Progressive Conservative carbon tax impact exaggerated, says expert

A leading expert on carbon taxes says New Brunswick's Progressive Conservatives may have dramatically exaggerated the impact of the tax on the province's families.

Jennifer Winter of the University of Calgary says the $1,200-per-year cost estimate that PC leader Blaine Higgs has cited during the election campaign is twice as high as her own.

Winter's calculation puts the figure at $525 in direct costs. She says she tried several different calculations to reach the PC figure and couldn't match their number.

"To me that means they made a math error … or they used inflated assumptions about driving habits or average vehicle fuel efficiency," she said in a blog post this week.

Winter is an economist who oversees energy and environmental policy research at the University of Calgary's school of public policy.

Calculations revisited

Jacques Poitras/CBC
Jacques Poitras/CBC

In a Monday blog post, Winter said the PC's figure of $1,200 caused her to revisit an earlier calculation she made for a presentation to the Senate last year. In that paper, she put the New Brunswick figure at $964.

She said to come up with $1,200, the average household emissions in New Brunswick would have to be 24 tonnes of carbon dioxide a year, taxed at the federal requirement of $50 per tonne.

But she said data on household energy use from 2015 suggest the average household emits 10.5 tonnes — less than half. That produces her figure of $525.

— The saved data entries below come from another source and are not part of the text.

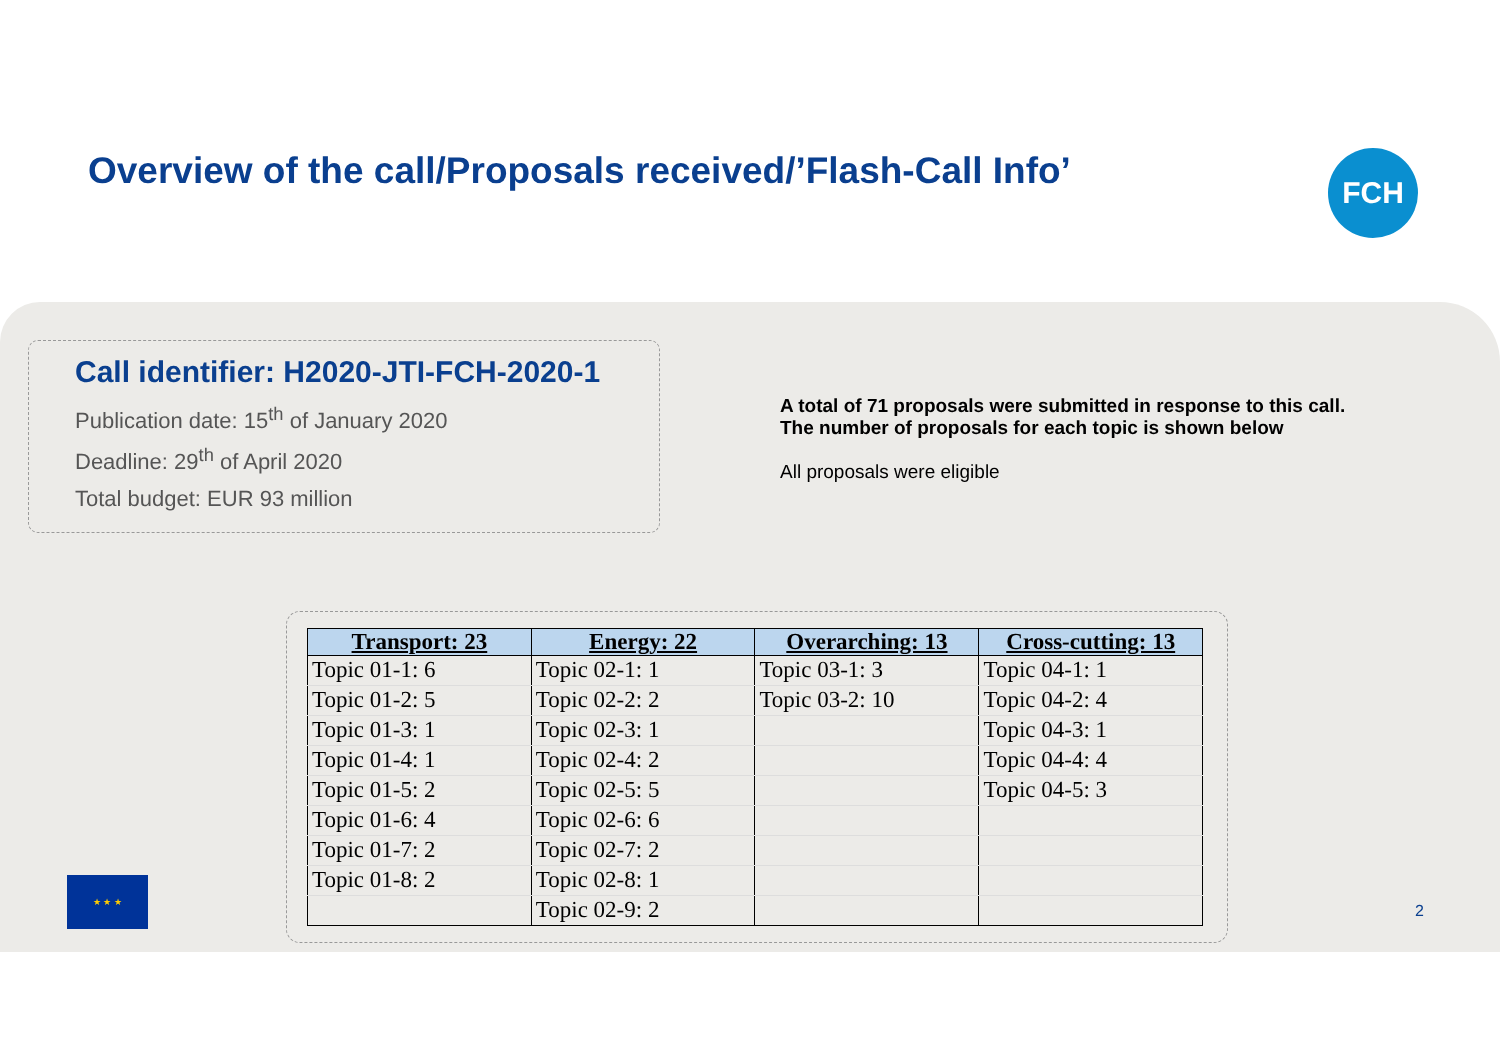Overview of the call/Proposals received/’Flash-Call Info’
FCH
Call identifier: H2020-JTI-FCH-2020-1
Publication date: 15<sup>th</sup> of January 2020
Deadline: 29<sup>th</sup> of April 2020
Total budget: EUR 93 million
A total of 71 proposals were submitted in response to this call.
The number of proposals for each topic is shown below
All proposals were eligible
| Transport: 23 | Energy: 22 | Overarching: 13 | Cross-cutting: 13 |
| --- | --- | --- | --- |
| Topic 01-1: 6 | Topic 02-1: 1 | Topic 03-1: 3 | Topic 04-1: 1 |
| Topic 01-2: 5 | Topic 02-2: 2 | Topic 03-2: 10 | Topic 04-2: 4 |
| Topic 01-3: 1 | Topic 02-3: 1 | | Topic 04-3: 1 |
| Topic 01-4: 1 | Topic 02-4: 2 | | Topic 04-4: 4 |
| Topic 01-5: 2 | Topic 02-5: 5 | | Topic 04-5: 3 |
| Topic 01-6: 4 | Topic 02-6: 6 | | |
| Topic 01-7: 2 | Topic 02-7: 2 | | |
| Topic 01-8: 2 | Topic 02-8: 1 | | |
| | Topic 02-9: 2 | | |
★ ★ ★
2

The party said Tuesday its numbers come from an article in Maclean's in 2016 by another University of Calgary economist, Trevor Tombe. It estimated direct carbon-tax costs in New Brunswick at $750 and indirect costs at $500.

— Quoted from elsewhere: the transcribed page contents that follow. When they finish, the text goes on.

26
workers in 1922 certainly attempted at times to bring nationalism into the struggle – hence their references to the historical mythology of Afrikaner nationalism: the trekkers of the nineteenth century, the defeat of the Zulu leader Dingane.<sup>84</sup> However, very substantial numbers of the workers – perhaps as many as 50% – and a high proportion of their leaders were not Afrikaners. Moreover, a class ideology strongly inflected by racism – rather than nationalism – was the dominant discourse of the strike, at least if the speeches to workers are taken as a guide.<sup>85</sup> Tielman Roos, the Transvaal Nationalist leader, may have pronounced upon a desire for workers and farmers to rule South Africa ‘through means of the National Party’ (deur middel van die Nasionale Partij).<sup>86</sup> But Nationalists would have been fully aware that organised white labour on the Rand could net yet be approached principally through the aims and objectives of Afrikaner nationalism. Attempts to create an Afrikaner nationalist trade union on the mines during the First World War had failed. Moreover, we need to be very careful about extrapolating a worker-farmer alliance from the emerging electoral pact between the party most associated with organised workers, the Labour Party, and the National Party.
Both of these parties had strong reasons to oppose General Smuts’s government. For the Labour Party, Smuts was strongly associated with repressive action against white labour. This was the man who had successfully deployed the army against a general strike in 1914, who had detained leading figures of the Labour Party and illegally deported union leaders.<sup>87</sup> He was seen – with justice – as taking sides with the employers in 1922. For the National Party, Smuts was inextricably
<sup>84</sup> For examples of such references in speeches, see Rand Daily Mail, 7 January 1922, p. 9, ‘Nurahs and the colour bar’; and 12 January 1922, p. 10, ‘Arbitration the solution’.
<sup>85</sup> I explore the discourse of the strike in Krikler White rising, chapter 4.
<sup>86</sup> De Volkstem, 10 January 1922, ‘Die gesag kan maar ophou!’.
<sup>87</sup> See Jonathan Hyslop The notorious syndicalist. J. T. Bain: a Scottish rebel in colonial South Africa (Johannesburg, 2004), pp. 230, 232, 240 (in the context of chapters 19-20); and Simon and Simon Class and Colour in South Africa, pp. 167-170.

"We didn't make them up or invent them, so that's where they came from," Higgs said.

The PCs say an eventual 12-cent-per-litre carbon tax at gas pumps will not only cost more there, but will also have spinoff effects that will ripple through the economy — increasing the cost of transporting goods that will then be passed on to consumers, for example.

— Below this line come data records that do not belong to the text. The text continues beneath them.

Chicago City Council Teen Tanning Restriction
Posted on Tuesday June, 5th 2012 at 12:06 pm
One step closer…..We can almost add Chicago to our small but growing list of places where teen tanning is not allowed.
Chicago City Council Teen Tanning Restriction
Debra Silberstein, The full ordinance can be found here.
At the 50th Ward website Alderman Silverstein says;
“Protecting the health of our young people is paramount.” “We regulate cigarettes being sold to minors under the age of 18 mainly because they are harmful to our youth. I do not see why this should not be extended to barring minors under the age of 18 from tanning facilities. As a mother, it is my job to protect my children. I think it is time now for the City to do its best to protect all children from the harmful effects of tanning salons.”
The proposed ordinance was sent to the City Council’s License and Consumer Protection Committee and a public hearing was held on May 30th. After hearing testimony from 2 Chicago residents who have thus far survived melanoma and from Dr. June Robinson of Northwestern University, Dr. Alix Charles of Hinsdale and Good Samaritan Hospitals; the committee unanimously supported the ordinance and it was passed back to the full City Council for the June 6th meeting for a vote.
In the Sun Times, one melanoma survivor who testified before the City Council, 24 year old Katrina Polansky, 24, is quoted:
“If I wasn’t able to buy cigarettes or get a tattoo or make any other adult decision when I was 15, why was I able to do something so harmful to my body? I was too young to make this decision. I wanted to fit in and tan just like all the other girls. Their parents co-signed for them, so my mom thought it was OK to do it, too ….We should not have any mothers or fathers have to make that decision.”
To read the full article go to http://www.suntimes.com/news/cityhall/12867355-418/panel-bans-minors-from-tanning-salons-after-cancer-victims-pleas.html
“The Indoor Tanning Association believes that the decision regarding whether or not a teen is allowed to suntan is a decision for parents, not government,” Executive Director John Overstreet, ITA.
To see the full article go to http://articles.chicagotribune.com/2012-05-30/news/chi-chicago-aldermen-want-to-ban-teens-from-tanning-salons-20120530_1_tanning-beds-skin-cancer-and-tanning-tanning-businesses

Different assumptions, different data

Winter said in an interview she would not dispute Tombe's 2016 calculation but said they could be based on "potentially different assumptions and potentially different data."

"If politicians are going to make statements like this … they should be stating where their analysis is coming from and the assumptions they're making."

Catherine Harrop/CBC
Catherine Harrop/CBC

The PC party's $1,200 figure assumes the federal government will impose its carbon price on New Brunswick effective Jan. 1.

The Liberal government's carbon tax plan shifts a portion of the existing 15.5-cent-per-litre gas tax to a climate fund. This year it's shifting 2.3 cents. By 2022-23 it would reach 11.6 cents a litre, with no net increase in cost to the consumer.

But that plan is likely to violate the federal climate plan, which requires a net increase on the price of carbon emissions. It also says the tax must apply to home heating fuels, which are exempt under Premier Brian Gallant's plan.

If Ottawa confirms the Gallant plan doesn't measure up, it will impose its own price on the province.

Higgs hadn't read Winter's analysis when he was asked about it Tuesday morning. He offered to read it and respond in more detail later.

"We will look at it and do that comparison, but I haven't seen that."

Consumer decisions set true cost

Winter says the true cost of a carbon tax "is really going to depend on consumer decisions." People who choose more fuel-efficient cars or adopt better home-heating systems will pay less — exactly how a carbon tax is supposed to work to alter behaviour.

Jonathan Hayward/Canadian Press
Jonathan Hayward/Canadian Press

Winter also writes that the $1,200 estimate doesn't take into account that "there are many ways governments can use these [carbon tax] revenues to lower the burden on households and firms."

That actually dovetails with Higgs's promise that if a court challenge to Ottawa's system fails, he'll find a way to erase the cost impact on New Brunswickers.

The PC leader says he'd either rebate any New Brunswick carbon tax revenue that Ottawa turned over to the provincial government, or would cut other taxes by an equivalent amount to what people end up paying.

"Money that comes in on a carbon tax will go right back out into people's pockets," he said.